Prompt: Reproduce word for word everything from "Directly behind me" down to "shitload of ocean." in the passage below about the Kings Bridge cottage.

Reading text:
────────────────────
Directly behind me is a 100,000-person city. Really.

Courtesy of the Launceston City Council, the Kings Bridge Gatekeeper’s Cottage, pictured above, is my home for the next four weeks.  For those not familiar with this neck of the woods, Launceston is a small city in the northern part of Tasmania.  Between Tasmania and Antarctica is…well, nothing except a shitload of ocean.

The 120-year-old Kings Bridge Cottage is perched on the side of a 200-million-year-old dolomite cliff overlooking the South Esk River.  From where I’m sitting, if I look to the right I may as well be in wilderness because all there is to see is dark brown deep water and bush-covered valley walls (with the sound of rapids not far behind); but if I look to the left, there’s traffic scurrying across two bridges and further back the red-roof clutter of the Launceston CBD.  So this humble cottage (though it’s not really that humble: four times a day cruise boats glide up and down the river, the passengers snapping away at this architectural miracle, so I stand a distance back from the windows in case I look like a caged animal) is a gatekeeper in more ways than one.
────────────────────
Source data:

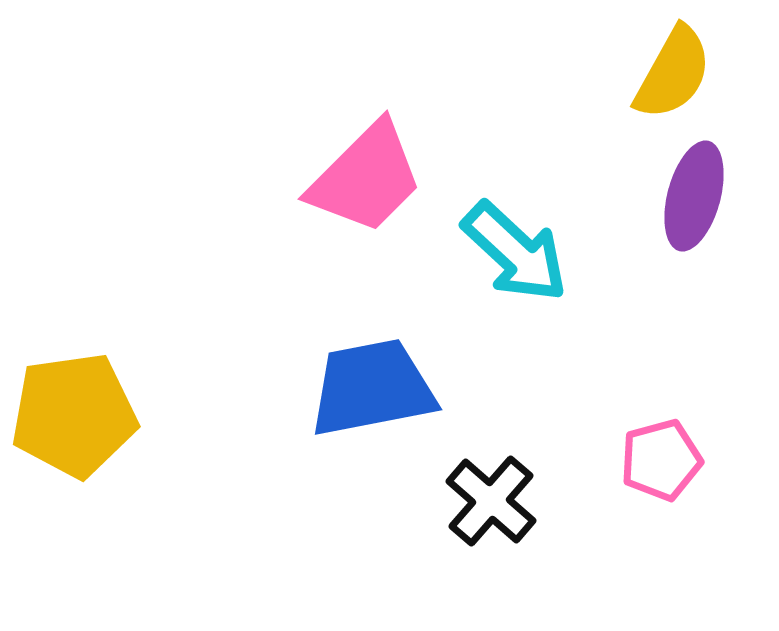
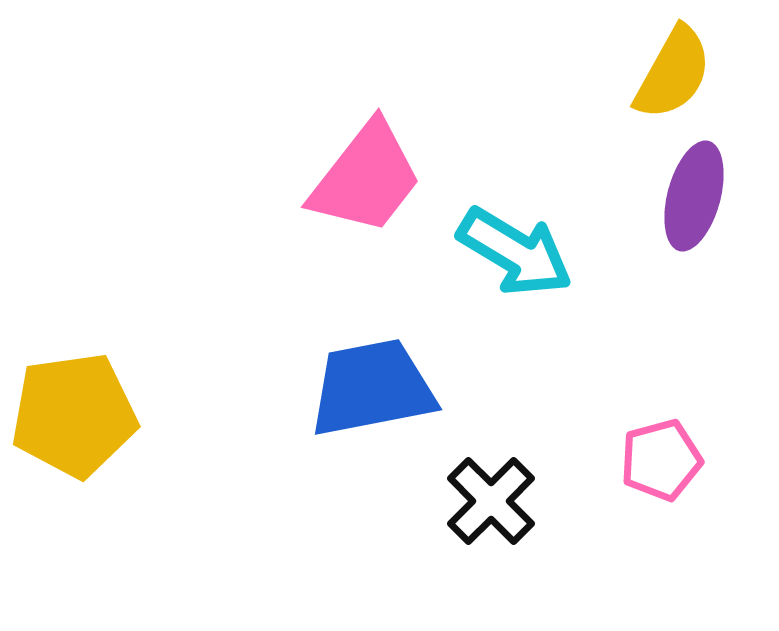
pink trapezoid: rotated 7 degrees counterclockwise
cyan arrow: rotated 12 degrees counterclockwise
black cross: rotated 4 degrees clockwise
────────────────────
Exercise answer:
Directly behind me is a 100,000-person city. Really.

Courtesy of the Launceston City Council, the Kings Bridge Gatekeeper’s Cottage, pictured above, is my home for the next four weeks.  For those not familiar with this neck of the woods, Launceston is a small city in the northern part of Tasmania.  Between Tasmania and Antarctica is…well, nothing except a shitload of ocean.